Universal Approximation Power of Deep Residual Neural Networks via Nonlinear Control Theory
Paulo Tabuada, Bahman Gharesifard
TL;DR
This work reframes deep residual networks as nonlinear control systems and proves universal approximation properties using nonlinear control theory. By requiring activations (or derivatives) to satisfy a quadratic differential equation, the authors establish ensemble controllability of ResNets and leverage monotonicity to extend finite-sample controllability to uniform approximation on compact sets, achieving a width bound of $2n+1$ (with $n$ input dimensions) for $\mathbb{R}^n\to\mathbb{R}^n$ mappings. The results rely on a Lie-algebraic analysis of the ensemble system and an embedding-based scheme to connect analytic monotone homotopies to practical network architectures, with two-valued weight forms enabling simple realizations.
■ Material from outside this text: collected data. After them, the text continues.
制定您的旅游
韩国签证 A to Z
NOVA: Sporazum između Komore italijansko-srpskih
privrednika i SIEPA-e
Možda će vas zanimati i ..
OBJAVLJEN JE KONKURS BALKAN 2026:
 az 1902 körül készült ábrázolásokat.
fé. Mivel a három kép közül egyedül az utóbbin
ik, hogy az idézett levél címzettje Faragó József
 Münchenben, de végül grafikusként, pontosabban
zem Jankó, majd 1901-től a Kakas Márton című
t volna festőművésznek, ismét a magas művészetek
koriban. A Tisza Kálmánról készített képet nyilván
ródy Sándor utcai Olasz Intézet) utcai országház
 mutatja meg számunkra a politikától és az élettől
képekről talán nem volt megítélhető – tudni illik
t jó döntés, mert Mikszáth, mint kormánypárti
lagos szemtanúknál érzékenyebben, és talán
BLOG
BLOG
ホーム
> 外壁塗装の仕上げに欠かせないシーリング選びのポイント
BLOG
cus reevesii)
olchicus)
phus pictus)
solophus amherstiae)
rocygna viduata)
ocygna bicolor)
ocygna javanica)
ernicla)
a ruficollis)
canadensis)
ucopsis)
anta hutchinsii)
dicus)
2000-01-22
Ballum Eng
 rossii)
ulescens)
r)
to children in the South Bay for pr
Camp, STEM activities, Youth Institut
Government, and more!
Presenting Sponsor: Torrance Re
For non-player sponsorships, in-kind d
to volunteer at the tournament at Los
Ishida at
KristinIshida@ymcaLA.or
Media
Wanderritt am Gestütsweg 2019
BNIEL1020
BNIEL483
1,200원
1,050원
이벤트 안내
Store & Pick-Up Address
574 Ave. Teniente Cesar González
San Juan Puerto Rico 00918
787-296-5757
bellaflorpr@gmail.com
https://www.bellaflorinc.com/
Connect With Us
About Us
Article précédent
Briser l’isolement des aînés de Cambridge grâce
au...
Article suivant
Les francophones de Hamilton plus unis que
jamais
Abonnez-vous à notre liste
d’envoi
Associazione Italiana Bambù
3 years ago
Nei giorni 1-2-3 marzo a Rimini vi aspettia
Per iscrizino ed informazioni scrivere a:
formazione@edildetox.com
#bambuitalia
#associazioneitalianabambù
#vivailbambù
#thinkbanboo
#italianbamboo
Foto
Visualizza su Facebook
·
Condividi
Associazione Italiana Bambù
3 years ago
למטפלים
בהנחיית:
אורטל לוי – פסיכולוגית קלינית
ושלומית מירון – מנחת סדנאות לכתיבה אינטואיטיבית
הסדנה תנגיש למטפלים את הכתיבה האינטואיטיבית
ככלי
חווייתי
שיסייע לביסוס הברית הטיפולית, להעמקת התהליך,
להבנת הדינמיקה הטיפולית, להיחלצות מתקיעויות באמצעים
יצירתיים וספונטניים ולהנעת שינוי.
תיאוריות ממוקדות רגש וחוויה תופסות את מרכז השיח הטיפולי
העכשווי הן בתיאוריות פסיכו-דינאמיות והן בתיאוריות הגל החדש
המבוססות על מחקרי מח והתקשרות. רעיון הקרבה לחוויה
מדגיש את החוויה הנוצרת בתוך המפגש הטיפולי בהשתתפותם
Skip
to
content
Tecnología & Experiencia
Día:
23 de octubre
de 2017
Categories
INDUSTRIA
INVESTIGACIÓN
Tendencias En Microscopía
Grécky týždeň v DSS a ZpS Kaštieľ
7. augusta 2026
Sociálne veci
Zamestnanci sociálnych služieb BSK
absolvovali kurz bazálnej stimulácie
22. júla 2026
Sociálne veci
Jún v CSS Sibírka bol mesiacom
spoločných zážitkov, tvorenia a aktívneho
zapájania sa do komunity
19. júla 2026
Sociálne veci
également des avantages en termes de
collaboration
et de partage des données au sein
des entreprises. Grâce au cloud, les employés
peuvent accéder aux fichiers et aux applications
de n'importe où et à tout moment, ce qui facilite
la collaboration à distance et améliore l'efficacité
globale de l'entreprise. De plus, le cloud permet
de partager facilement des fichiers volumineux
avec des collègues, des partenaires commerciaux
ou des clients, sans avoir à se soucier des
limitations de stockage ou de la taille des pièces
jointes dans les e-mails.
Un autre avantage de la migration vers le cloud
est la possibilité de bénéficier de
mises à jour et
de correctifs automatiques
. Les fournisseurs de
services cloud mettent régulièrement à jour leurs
The framework also hints at deterministic generalization bounds and suggests future work on safety and robustness when placing networks in closed-loop control contexts.
Abstract
In this paper, we explain the universal approximation capabilities of deep residual neural networks through geometric nonlinear control. Inspired by recent work establishing links between residual networks and control systems, we provide a general sufficient condition for a residual network to have the power of universal approximation by asking the activation function, or one of its derivatives, to satisfy a quadratic differential equation. Many activation functions used in practice satisfy this assumption, exactly or approximately, and we show this property to be sufficient for an adequately deep neural network with $n+1$ neurons per layer to approximate arbitrarily well, on a compact set and with respect to the supremum norm, any continuous function from $\mathbb{R}^n$ to $\mathbb{R}^n$. We further show this result to hold for very simple architectures for which the weights only need to assume two values. The first key technical contribution consists of relating the universal approximation problem to controllability of an ensemble of control systems corresponding to a residual network and to leverage classical Lie algebraic techniques to characterize controllability. The second technical contribution is to identify monotonicity as the bridge between controllability of finite ensembles and uniform approximability on compact sets.